La salvación no se obtiene por obras como las religiones humanas enseñan, porque Dios no quiere que nadie se gloríe de algo que sólo él puede dar y para hacerlo se necesita que nos vuelva hacer para ser lo que nos capacita a hacer.
 
Cuando Adán y Eva pecaron en el huerto del Edén, al comer el fruto del árbol prohibido, se cumplió lo que el Señor les decía iba a pasar, que iban a morir y murieron espiritualmente al desobedecerlo, quedando totalmente imposibilitados en razón de una transformación de pecado, con lo que aquellos atributos que de Dios fueron tomados, fueron depravados en su mente, sentimientos y voluntad. Su ser de pecado, los hace pecar.
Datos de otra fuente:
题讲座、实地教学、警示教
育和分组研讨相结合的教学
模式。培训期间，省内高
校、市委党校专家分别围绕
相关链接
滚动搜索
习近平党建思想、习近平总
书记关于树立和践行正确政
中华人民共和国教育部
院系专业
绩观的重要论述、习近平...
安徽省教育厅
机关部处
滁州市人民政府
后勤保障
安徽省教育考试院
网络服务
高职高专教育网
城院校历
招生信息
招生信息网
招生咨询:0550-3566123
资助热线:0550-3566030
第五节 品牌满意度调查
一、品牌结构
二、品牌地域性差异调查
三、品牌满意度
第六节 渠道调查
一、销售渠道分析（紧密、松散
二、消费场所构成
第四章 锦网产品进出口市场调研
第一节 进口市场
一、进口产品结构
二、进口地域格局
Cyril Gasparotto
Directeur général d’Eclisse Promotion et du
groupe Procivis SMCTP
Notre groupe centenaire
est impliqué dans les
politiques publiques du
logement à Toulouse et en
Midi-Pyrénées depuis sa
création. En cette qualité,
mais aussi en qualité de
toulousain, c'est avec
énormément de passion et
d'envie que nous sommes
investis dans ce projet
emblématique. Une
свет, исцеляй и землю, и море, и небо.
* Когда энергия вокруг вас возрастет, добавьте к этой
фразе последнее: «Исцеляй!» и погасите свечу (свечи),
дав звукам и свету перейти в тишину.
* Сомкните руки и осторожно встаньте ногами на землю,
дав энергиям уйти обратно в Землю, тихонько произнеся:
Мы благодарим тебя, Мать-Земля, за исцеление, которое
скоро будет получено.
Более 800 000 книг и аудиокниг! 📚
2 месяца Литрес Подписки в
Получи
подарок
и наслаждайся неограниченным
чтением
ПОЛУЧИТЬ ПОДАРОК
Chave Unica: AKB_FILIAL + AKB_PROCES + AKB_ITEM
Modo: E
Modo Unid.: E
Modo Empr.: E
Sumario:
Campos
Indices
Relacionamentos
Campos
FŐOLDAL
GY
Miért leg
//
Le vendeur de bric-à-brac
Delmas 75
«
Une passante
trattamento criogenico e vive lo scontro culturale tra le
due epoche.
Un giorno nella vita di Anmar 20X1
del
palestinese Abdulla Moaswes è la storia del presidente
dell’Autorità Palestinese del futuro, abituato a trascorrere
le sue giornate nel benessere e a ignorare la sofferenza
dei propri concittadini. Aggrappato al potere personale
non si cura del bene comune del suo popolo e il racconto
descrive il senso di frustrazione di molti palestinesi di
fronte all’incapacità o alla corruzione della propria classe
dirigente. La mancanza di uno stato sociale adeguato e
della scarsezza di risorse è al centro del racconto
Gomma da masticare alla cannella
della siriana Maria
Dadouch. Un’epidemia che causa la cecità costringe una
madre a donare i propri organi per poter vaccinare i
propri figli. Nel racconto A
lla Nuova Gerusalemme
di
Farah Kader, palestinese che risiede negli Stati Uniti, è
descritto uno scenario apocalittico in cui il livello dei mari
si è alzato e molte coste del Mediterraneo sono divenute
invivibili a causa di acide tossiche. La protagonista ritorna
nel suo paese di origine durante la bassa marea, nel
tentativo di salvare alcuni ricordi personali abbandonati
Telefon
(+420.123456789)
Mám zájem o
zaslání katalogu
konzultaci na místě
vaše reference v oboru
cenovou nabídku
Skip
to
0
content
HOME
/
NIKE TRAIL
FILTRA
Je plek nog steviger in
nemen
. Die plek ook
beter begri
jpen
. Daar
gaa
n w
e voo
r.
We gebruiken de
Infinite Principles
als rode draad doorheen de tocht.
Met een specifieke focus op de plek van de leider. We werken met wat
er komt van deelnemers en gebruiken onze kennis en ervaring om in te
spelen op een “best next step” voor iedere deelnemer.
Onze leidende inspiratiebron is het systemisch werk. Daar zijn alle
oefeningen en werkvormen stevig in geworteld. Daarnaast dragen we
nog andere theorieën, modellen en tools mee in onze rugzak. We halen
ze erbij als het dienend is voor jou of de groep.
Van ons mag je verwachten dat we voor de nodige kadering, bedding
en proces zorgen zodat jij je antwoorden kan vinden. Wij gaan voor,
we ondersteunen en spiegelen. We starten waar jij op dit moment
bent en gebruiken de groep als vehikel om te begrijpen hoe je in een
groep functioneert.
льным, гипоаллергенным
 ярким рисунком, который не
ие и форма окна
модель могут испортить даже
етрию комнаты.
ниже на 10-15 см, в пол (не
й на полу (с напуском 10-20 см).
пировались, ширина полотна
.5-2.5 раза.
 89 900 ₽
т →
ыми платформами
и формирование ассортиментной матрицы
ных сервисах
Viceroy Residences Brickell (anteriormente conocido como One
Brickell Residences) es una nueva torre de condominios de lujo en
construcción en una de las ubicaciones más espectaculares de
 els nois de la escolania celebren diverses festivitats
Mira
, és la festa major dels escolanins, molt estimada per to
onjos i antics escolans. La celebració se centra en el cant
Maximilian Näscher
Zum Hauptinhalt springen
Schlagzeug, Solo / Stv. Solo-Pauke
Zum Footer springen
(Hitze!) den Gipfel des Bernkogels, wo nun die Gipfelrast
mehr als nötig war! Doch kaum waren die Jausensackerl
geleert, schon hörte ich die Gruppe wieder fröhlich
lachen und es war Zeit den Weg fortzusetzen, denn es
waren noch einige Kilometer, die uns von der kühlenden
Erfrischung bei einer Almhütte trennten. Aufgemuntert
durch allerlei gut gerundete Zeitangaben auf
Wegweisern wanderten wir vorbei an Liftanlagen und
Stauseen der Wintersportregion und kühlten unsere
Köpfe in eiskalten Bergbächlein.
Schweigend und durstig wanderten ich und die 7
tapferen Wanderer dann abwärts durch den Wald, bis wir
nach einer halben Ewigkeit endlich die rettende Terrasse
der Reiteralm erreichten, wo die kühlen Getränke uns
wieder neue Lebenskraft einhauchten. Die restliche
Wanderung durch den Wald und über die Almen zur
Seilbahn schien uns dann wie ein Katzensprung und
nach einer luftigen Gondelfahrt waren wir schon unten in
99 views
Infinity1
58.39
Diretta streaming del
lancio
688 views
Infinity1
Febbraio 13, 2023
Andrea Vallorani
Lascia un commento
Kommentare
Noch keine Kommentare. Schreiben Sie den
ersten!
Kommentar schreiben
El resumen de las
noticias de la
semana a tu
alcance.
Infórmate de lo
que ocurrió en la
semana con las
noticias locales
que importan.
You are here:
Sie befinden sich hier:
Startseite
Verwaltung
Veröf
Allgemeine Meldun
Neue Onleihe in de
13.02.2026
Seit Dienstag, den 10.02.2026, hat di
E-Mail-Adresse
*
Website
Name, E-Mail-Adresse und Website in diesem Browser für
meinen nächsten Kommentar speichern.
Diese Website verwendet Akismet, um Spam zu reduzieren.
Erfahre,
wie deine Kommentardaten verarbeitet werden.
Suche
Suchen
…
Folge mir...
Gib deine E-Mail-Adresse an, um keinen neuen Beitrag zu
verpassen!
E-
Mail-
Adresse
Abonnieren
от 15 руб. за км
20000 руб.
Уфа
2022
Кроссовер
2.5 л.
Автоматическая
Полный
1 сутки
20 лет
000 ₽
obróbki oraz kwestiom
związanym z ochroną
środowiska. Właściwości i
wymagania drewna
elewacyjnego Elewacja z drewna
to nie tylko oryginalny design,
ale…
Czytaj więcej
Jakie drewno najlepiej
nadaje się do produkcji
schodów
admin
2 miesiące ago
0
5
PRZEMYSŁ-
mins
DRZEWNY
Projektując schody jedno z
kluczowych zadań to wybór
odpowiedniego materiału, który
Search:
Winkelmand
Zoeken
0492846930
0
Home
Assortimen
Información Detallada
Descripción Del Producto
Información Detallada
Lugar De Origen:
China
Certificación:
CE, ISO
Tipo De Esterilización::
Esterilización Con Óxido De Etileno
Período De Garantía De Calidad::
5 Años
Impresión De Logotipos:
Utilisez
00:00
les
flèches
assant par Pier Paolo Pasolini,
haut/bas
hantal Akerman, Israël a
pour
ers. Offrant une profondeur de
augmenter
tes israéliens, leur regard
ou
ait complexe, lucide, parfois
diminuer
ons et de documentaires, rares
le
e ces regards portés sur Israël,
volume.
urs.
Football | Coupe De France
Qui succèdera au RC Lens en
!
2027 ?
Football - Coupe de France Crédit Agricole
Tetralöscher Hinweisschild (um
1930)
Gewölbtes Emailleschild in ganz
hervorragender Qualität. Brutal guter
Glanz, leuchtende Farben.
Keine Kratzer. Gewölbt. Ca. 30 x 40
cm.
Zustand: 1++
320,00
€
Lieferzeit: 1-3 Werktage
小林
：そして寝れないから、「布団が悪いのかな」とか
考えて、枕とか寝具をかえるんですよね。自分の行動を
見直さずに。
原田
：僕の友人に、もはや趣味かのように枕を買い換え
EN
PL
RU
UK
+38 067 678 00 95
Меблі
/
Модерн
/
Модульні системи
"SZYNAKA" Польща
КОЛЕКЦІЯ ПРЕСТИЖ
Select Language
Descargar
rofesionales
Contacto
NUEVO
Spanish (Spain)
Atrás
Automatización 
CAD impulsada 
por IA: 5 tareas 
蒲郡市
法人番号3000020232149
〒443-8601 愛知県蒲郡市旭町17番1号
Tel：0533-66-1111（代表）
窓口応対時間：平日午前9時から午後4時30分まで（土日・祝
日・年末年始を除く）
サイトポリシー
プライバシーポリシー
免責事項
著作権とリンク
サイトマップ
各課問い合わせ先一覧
Su libertad cayó en la esclavitud de su ser caído.
 
Amigo mío, aun en nuestra imposibilidad de hacer algo bueno que realmente agrade a Dios, hay esperanza en Cristo según a quién debes seguir.
 
Juan 1:12 Mas a todos los que le recibieron, a los que creen en su nombre, les dio potestad de ser hechos hijos de Dios; 13 los cuales no son engendrados de sangre, ni de voluntad de carne, ni de voluntad de varón, sino de Dios.
 
Las buenas obras no son para salvación, las buenas obras son la evidencia de la salvación. Siendo hijos de Dios, obtenemos su naturaleza que nos capacita para hacer el bien.
 
¿Por qué no vienes a Jesús en oración y fe, le pides perdón por tus pecados, reconoces que no puedes hacer nada para salvarte y que ese poder sólo está en Dios y confías en Jesús recibiéndolo como tu Salvador y Señor, siguiéndolo sólo a Él.
 
Descansa de tu zozobra ante la incertidumbre de tu destino eterno y confías que él sólo puede salvarte, que el murió por ti en la cruz para pagar tu deuda y que sólo en él hay seguridad.
 
Recuerda, no confíes en tus bienes, porque nadie se lleva nada cuando muere, todo se queda aquí.